Doug Dubois: I'm not terribly systematic and each project makes different demands and offers up unique challenges. I certainly have a discernable set of techniques and approaches, but they vary enough, I think, to keep things interesting.
In Ireland, I'm often just wandering around with a camera, hoping to stumble upon a photograph – like Jordan up the pole, or a small crowd of people watching a neighbor paint his house, or Kevin and Eirn just getting out of bed at 2 in the afternoon. It's been a long, long time since I've worked that way and it feels fresh and full of possibilities. As long as that feeling remains, I'll keep at it.
Landscape Stories: Why is your attention often turned towards the details? Is this something you are thinking about during the creation of a photograph?
Doug Dubois: I think the best photographs and all good art offer up, if you take the time to look or listen, nuanced layers of meaning that only come across in the details. The first impression, as powerful as it may be, will only last and linger if there are echoes and small surprises in the work that can be discovered over time. Details, in this sense, are not simply small, visual clues that can escape your notice but larger meanings that aren't immediately apparent.
Landscape Stories: You've been teaching for years at Syracuse University in the College of Visual and Performing Arts. About this: to what extent is it possible to teach photography?
Doug Dubois: I'm a product of academic photographic training and while it is certainly not the only way to learn the craft and not necessarily the best way to become an artist, if you are lucky enough to stumble into the right people and don't waste your time, school can make a critical difference. I'm pretty confident in my abilities as a teacher but in the end, teachers don't make artists. That happens outside of school when you try to manage your life and work on your own. The vast majority of art students lose faith in their efforts once the support and community of school is gone.

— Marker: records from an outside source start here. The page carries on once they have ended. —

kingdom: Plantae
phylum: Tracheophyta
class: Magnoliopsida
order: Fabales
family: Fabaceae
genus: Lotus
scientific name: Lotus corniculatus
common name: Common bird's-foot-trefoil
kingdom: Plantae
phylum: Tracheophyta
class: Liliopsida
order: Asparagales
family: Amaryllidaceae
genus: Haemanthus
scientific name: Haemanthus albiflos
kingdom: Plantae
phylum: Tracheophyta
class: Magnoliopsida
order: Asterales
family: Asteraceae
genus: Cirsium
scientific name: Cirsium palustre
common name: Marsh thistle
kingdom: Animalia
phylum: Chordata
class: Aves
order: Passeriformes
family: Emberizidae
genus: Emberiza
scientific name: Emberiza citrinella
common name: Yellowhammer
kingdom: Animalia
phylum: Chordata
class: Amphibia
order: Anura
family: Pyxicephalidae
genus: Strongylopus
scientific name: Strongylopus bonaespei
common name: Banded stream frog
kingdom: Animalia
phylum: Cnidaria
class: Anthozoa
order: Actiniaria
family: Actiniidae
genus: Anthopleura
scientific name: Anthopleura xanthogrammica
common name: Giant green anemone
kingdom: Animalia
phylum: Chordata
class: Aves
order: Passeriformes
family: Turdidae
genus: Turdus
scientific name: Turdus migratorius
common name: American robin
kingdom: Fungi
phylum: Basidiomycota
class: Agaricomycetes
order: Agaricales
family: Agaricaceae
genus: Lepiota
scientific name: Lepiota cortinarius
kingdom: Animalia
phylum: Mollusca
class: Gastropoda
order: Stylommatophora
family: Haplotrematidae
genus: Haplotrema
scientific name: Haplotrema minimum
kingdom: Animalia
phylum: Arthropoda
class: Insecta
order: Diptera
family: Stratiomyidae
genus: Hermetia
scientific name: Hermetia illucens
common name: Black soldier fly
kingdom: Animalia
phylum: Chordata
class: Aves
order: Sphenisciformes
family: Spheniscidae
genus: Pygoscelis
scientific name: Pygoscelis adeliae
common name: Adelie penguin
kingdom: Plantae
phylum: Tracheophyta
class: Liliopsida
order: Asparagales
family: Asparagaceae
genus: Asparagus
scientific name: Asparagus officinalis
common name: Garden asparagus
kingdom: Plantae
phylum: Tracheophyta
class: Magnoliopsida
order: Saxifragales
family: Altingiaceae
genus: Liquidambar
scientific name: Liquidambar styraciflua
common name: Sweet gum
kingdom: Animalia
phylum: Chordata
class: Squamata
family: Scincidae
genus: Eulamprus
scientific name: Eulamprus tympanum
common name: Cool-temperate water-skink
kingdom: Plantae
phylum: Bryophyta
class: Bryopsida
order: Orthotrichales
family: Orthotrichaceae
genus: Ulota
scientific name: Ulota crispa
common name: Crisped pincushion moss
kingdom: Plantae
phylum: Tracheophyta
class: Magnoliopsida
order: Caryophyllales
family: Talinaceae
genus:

I know that sounds like faint praise of teaching, but in the end I'm less interested, in producing more photographers — the word has more than enough. My ultimate goal is to graduate smart, responsible, creative citizens, which is really idealistic, and demands a great deal of faith in the promise of education.
Graduate students are a bit different. They've already made the commitment to being an artist and I take that seriously. We do our best, my colleagues and I, to connect them with other artists, curators and thinkers who are important and relevant to their work and practice as contemporary artists. It's up to them to make use of these connections once they get out of school. My favoriteaspectof teaching is when a former student goes out into the world and we simply become friends and colleagues.